Témoignant d’une inflexion subtile dans sa pratique, Kononov place le portrait au centre de ses nouvelles peintures. Ici, une part de l’intériorité de ses sujets semble transparaître au-delà de leurs contours physiques, alors que la lumière ricoche sur les lignes de leurs visages ou de leurs corps. Les œuvres puisent dans un ensemble de références de l’histoire de l’art – de l’usage de la lumière sans ombre chez Botticelli au geste pictural rythmé de Vincent Van Gogh, en passant par l’intensité chromatique de Paul Gauguin et les silhouettes étirées d’Egon Schiele. En contraste total avec les bouleversements sociopolitiques de son pays d’origine, les peintures de Kononov offrent des parenthèses de répit contemplatif.

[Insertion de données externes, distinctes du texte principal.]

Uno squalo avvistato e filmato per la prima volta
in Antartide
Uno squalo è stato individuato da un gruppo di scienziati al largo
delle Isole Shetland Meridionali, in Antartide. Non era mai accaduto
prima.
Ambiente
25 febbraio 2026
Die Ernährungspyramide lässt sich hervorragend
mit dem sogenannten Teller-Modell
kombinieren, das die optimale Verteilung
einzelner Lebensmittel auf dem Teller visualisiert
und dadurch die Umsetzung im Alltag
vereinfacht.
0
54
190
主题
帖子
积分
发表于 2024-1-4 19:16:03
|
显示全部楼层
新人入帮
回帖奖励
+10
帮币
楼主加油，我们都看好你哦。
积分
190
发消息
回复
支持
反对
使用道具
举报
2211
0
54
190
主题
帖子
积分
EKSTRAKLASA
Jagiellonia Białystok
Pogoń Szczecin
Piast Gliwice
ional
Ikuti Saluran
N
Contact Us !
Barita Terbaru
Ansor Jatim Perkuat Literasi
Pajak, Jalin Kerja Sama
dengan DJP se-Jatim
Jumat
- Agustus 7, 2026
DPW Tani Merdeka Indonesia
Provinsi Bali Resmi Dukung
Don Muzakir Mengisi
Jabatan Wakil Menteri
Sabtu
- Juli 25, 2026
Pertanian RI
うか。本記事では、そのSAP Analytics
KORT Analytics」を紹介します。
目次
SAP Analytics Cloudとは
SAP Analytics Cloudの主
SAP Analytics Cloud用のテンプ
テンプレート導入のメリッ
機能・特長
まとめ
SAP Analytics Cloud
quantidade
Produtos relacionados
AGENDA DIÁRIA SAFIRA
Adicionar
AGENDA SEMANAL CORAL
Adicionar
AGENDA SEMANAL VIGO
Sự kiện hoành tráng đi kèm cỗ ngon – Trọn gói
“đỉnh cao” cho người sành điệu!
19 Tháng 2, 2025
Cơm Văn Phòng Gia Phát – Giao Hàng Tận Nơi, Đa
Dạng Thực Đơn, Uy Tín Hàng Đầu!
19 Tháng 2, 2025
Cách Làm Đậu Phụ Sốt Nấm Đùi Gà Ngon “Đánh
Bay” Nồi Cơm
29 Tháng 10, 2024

Sergey Kononov (né en 1994 à Odessa, Ukraine) vit et travaille à Paris, en France. Son travail a fait l’objet d’expositions personnelles institutionnelles au Théâtre National de La Criée, Marseille (2020), au Musée national d’Art d’Ukraine, Kyiv (2015), ainsi qu’au Musée d’Art moderne d’Odessa (2014). Ses œuvres figurent dans les collections publiques de la FOLTA Foundation, Wrocław ; de la Fondation Francès, Clichy / Senlis ; et du Musée d’Art moderne d’Odessa.